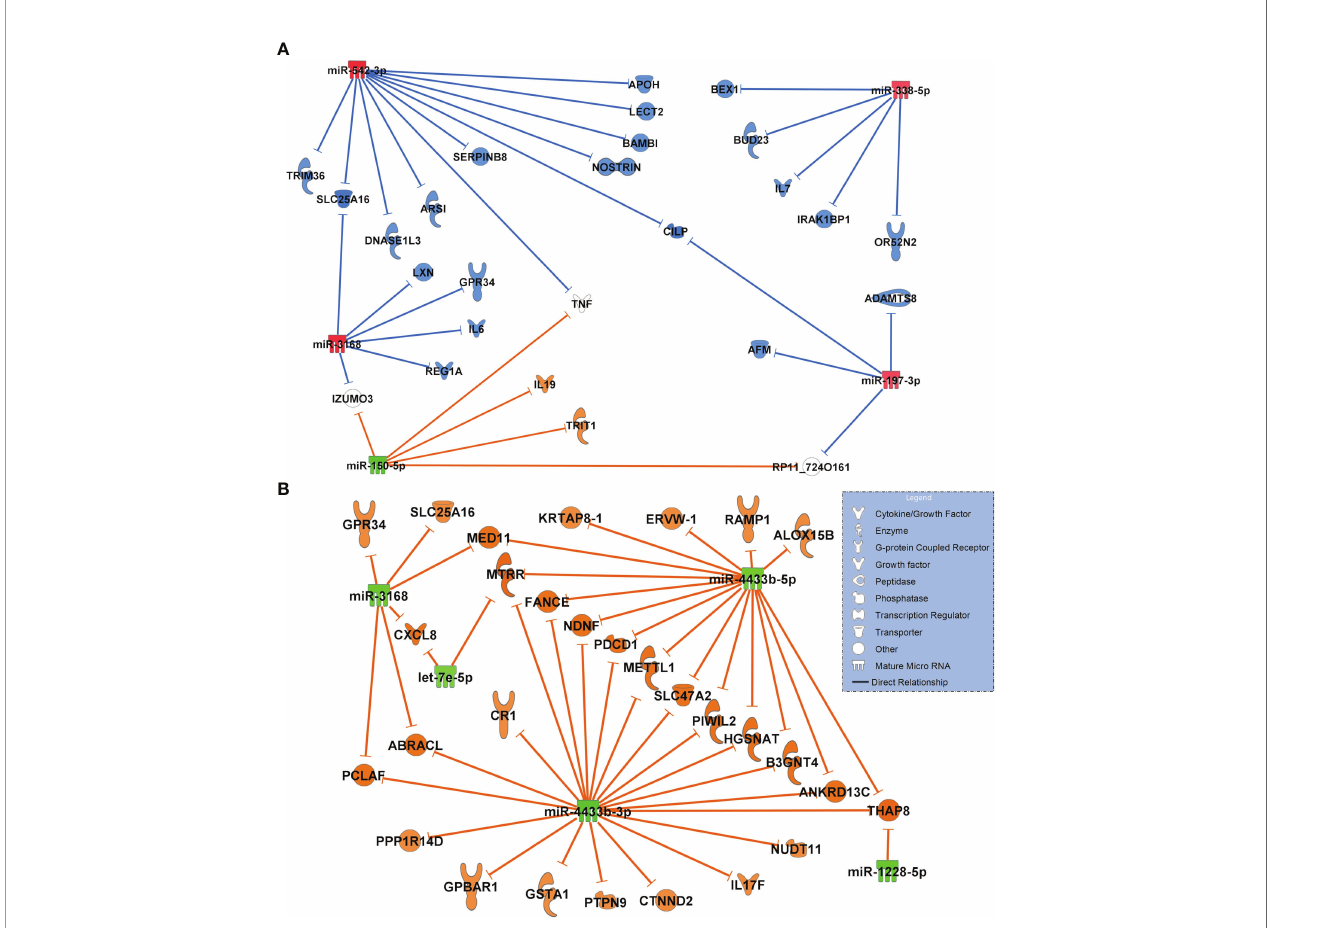
FIGURE 5 | (A) Comparison of the highest differentially regulated miRNAs generated from small RNA sequencing data derived from circulating extracellular vesicles between healthy controls (n=18) and patients with COVID-19 pneumonia (n=15) and their predicted targets by in-silico analysis. Healthy controls were regarded as baseline for calculating log 2 FC and p-adjusted values. (B) Network of COVID-19 pneumonia patients (baseline) versus patients with COVID-19 ARDS (n=15). For identi fi cation of miRNAs, log2FC expression values were set to ≥ 1.8 or ≤ -1.8 and only highly predicted or experimentally observed relationships are shown. Signi fi cantly upregulated miRNAs are presented in red and their predicted and presumably inhibited targets in blue. Downregulated miRNAs are shown in green, and their activated targets are depicted by orange colour. The legend inserted into the graph illustrates the type of target molecules according to the symbols used in the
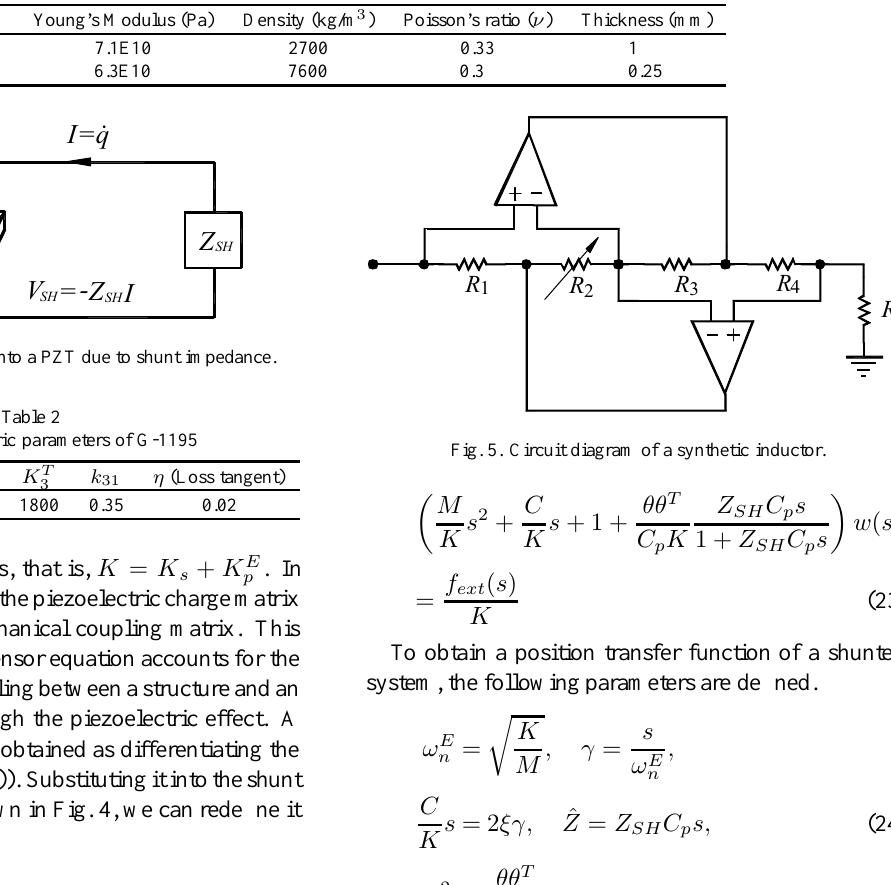
Table 1 Physical and geometrical properties of the beam and piezoceramic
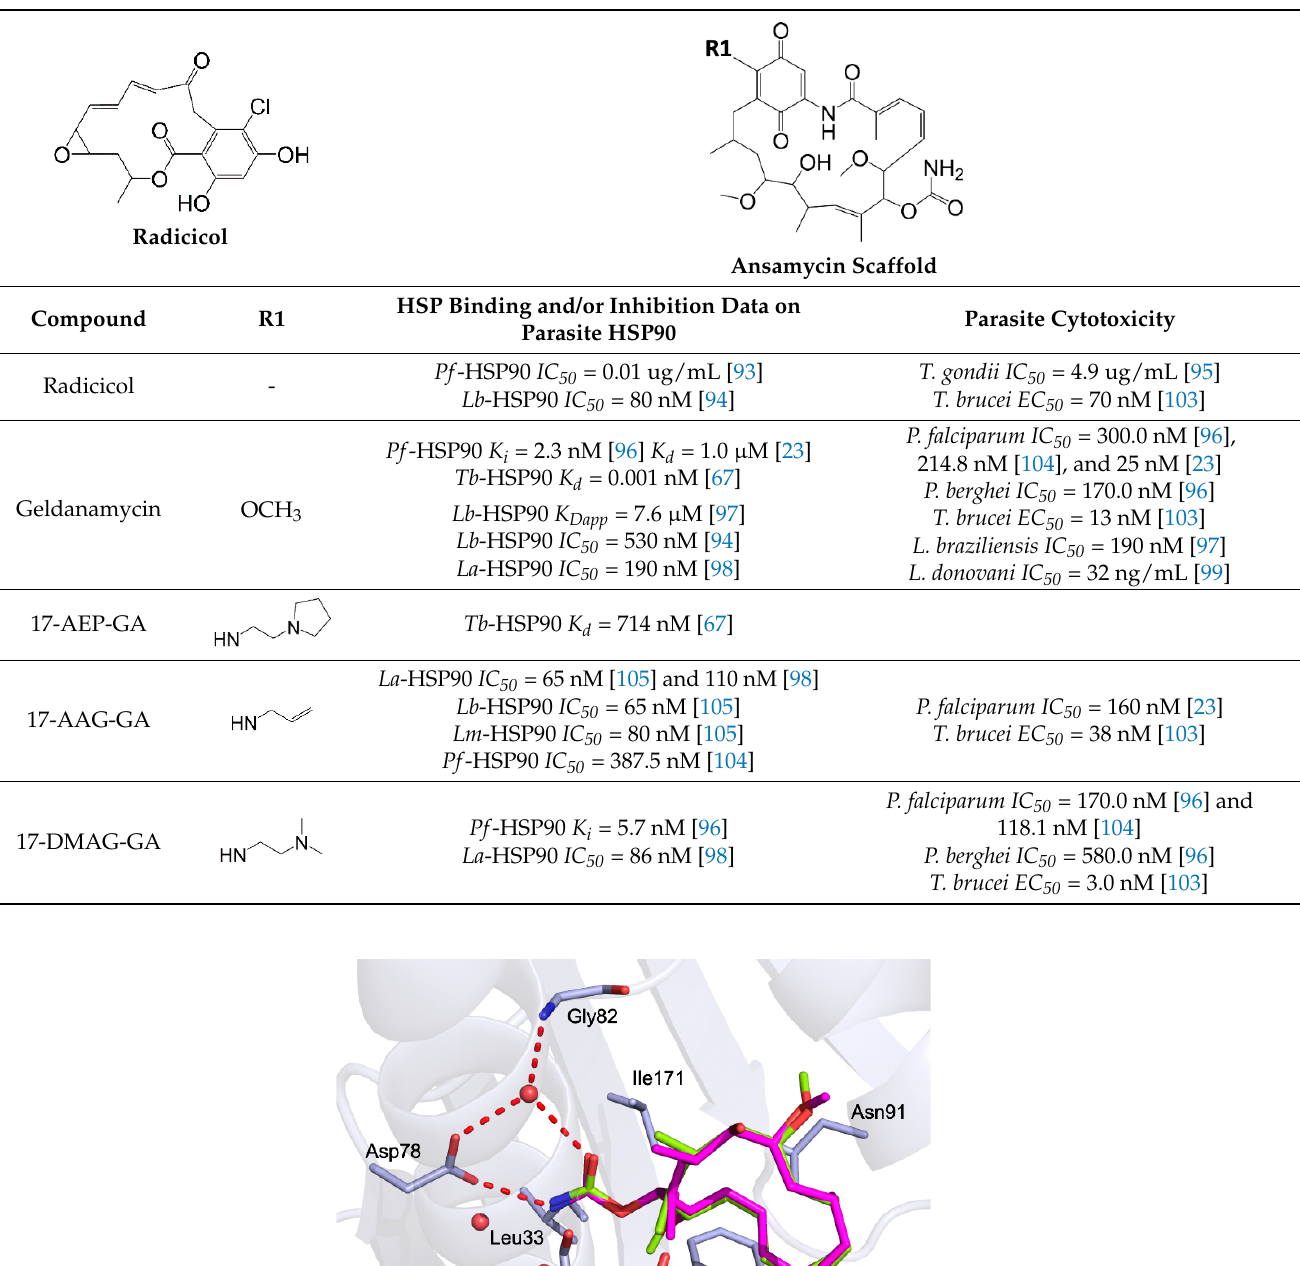
Table 1. HSP90 binding and/or inhibition data, and parasite cytotoxicity by natural macrocyclic compounds and their derivatives.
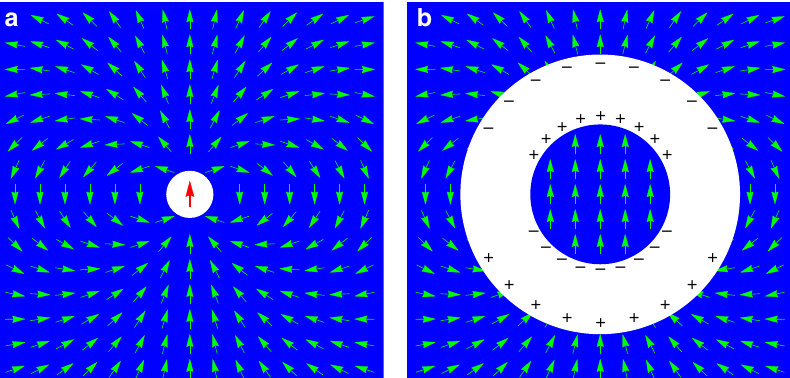
Fig. 1 Onsager ’ s model of a polar liquid. a The model consists of a spherical cavity of molecular dimensions (white) in a continuous polarisable medium (blue). An orientable dipole (red) located at the centre of the cavity polarises the medium (green) through its dipole fi eld. An applied fi eld (not shown) may also be present. The nontrivial properties of the model arise from the solution of the Laplace equation in this context and the corresponding statistical mechanics 2 . b A blow-up of the cavity to illustrate how the central dipole may be replaced by a uniformly polarised sphere with a variable radius. Surface charges on the sphere and cavity walls are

# [WHAT TO WORK ON]
If a line above holds the string "their", count it; give the final total as the only output.

# [EXERCISE OUTPUT]
2